Siz yılbaşı meselesine nasıl bakıyorsunuz? Yılbaşı kutlamak günah mıdır?
Kutlama günah olmaz. Yılbaşını, hicri yılı ya da miladi yılı kutlamak da günah değildir. Hatta güzel bir davranıştır. İnsanların yeni yılı kutlamasına diyanet ve din bir şey demez. Diyanetin ve din hocalarının demesi gereken şey “Kutlamana haram bulaştırma. Kutlamana içkiyi, kumarı karıştırma” olmalıdır. Bizim tarihimizde nice güzel eğlenceler, sanat, musiki var. 14 asırı ağlayarak, başımız önde geçirmedik. Asıl suratlı dindar profili oluşturuldu. Sorun eğlence değildir. Eğlenenleri kınayarak kutuplaştırmaya yol açmak yanlıştır. Toplumsal sinirlerimiz gevşedi. En küçük şeyde alev alacak gibiyiz. Siyasetçilerin, din ve üniversite hocalarının, aydınların, gazetecilerin sözlerine dikkat etmesi gerekiyor. Kutuplaşmayı besleyecek gibi görünen masum cümlelerden dahi kaçınmamız gerekiyor.

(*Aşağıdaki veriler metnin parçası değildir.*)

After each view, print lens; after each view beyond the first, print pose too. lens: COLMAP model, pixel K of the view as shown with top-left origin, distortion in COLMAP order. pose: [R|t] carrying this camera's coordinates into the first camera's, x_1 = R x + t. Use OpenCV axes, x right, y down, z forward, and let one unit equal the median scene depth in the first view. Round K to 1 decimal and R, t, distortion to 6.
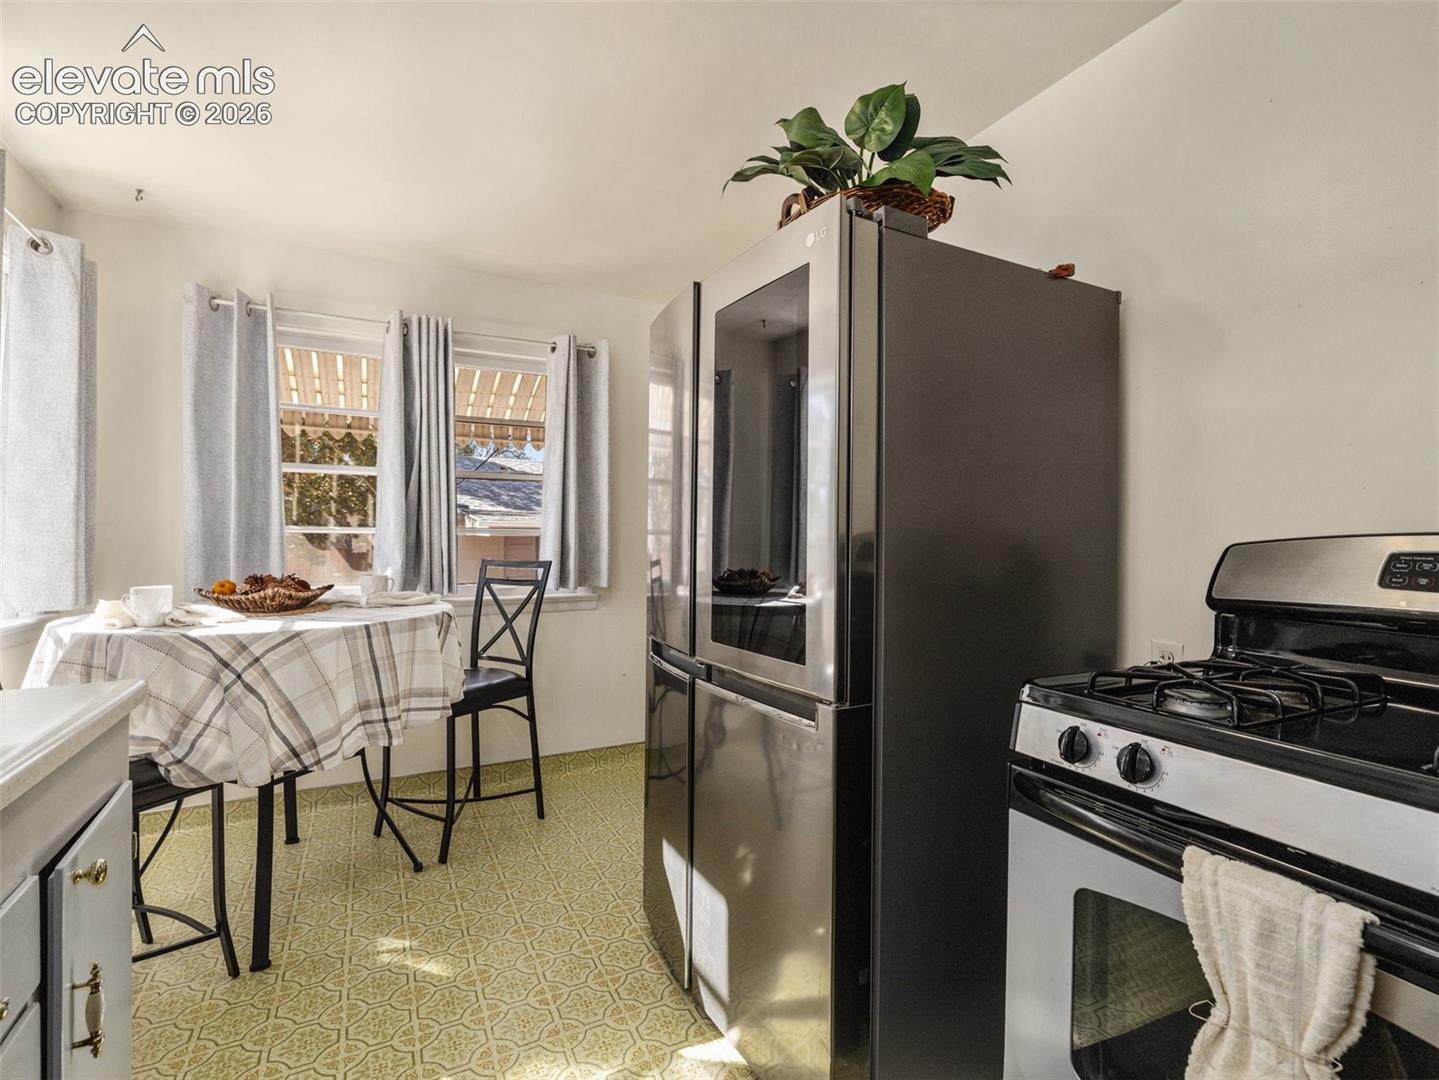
lens RADIAL K [[686.3, 0, 712.3], [0, 686.3, 537.5], [0, 0, 1]] dist [0.002425, -0.000304]
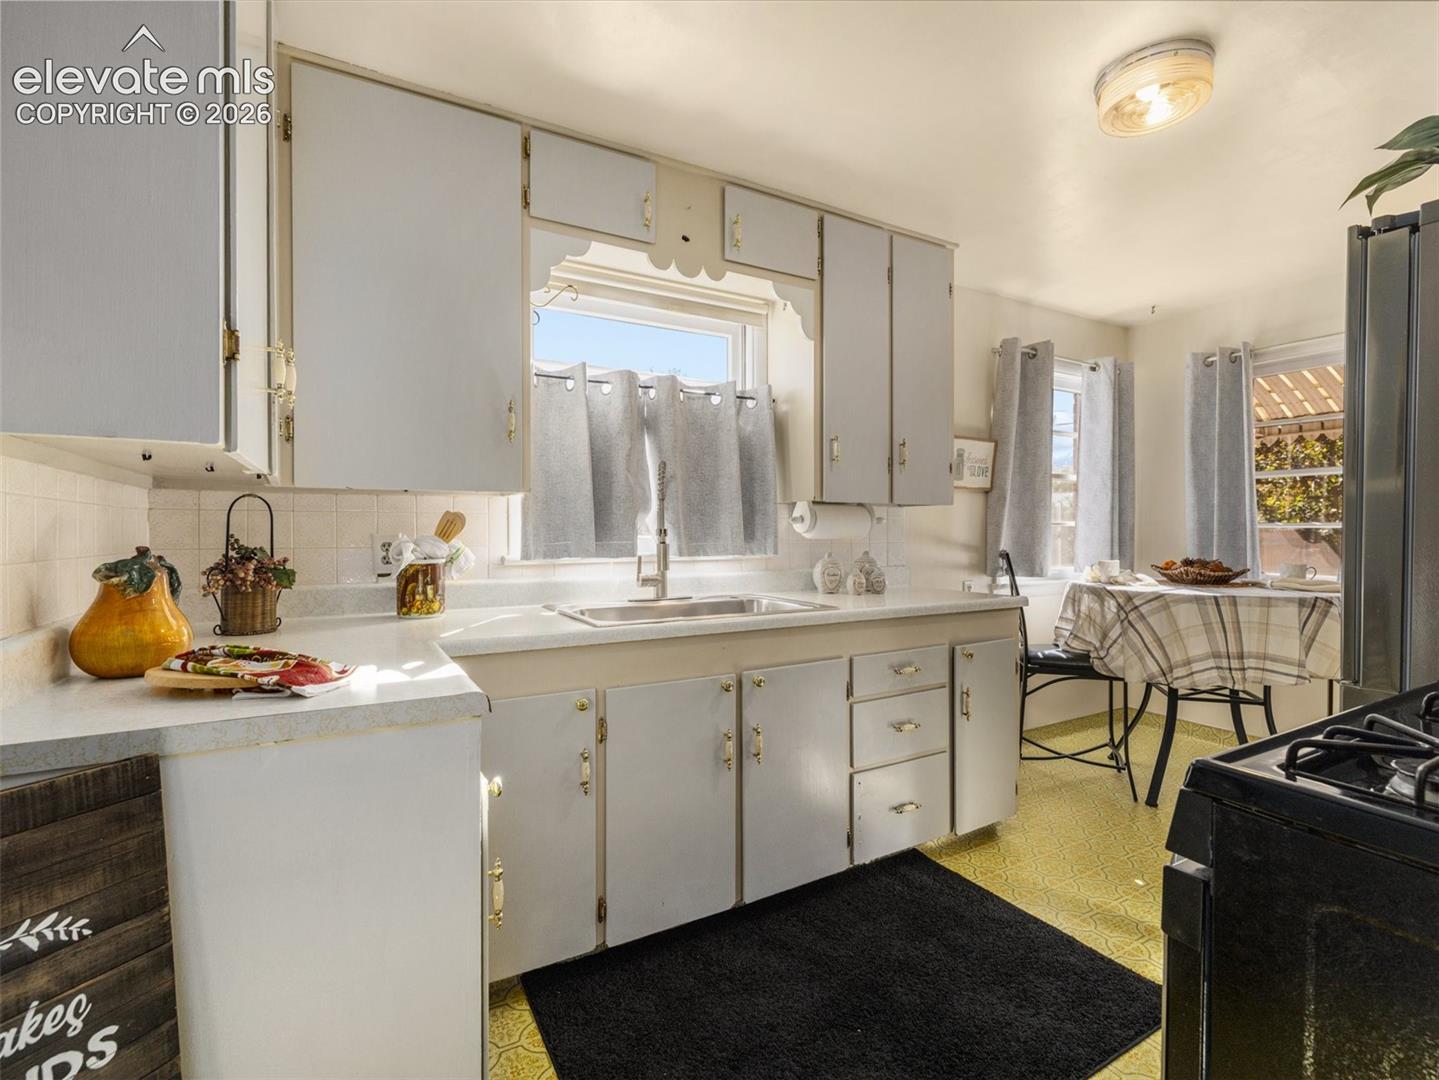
lens RADIAL K [[686.3, 0, 712.3], [0, 686.3, 537.5], [0, 0, 1]] dist [0.002425, -0.000304]
pose [[0.053601, 0.011152, -0.998500, 0.853743], [0.000949, 0.999937, 0.011219, -0.007789], [0.998562, -0.001549, 0.053587, -0.090661]]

‘Satranç günahtır’ tartışmasına ne diyorsunuz?
Allah’ın haram dediği haramdır. Haram demediği helaldir. Kimsenin günah ve haram üretme hakkı yoktur. Maalesef din adamları “Benim yorumum” demiyor da “İslam’a göre”, “Allah’a göre” diyor. Bunu dinleyen gariban vatandaş birden fazla İslam’la karşı karşıya kalıyor. Birinin başında fes diğerinin yüzünde sakal var. Kılık kıyafetine mi bakacaksın? Dediğine mi bakacaksın? Allah’ın haram kıldıkları bellidir. Bunu anlayabilselerdi yaşam tarzlarına müdahale etmezlerdi, farklı görüşlere tahammül ederlerdi.

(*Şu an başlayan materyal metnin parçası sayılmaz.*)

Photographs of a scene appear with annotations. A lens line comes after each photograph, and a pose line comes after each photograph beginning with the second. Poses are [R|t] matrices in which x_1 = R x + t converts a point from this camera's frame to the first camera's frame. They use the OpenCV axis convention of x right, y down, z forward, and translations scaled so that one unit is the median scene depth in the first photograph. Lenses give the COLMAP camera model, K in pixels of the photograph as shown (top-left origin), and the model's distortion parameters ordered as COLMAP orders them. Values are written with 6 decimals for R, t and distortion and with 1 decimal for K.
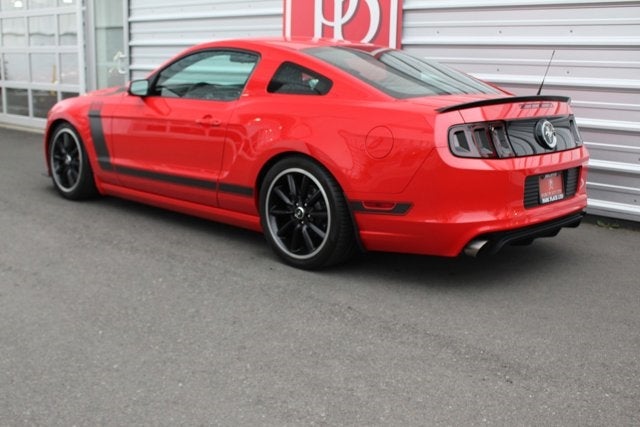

İslam laikliğe karşı mıdır?
Laiklik tartışmaları İslam dünyasına hoyratça ve dışarıdan dayatma ile girdi. Katı Batıcıların emri vakisi ve stratejik hatalar da olunca muhafazakâr kesimde değişmez bir önyargı oluştu. Laik kesimde de dindarlık ve din hakkında olumsuz bir yargı oluştu. Yobaz çizgide bir din eğitimi verirseniz adam onu dinin gereği zanneder. Çocuğunu da döver insanlara da sataşır. Tarihimizde farklı yaşam tarzlarına devlet eliyle sistematik bir müdahale yoktur. Ama son dönemde din siyasal ve ideolojik bir tavır haline gelmeye başladı. Dinin neye izin verip, neye vermediği konuşulmaya başlandı. Din adına konuşma Allah’a ve peygambere aittir. Din bilginlerinin din adına konuşması son derece yanlış ve tehlikelidir.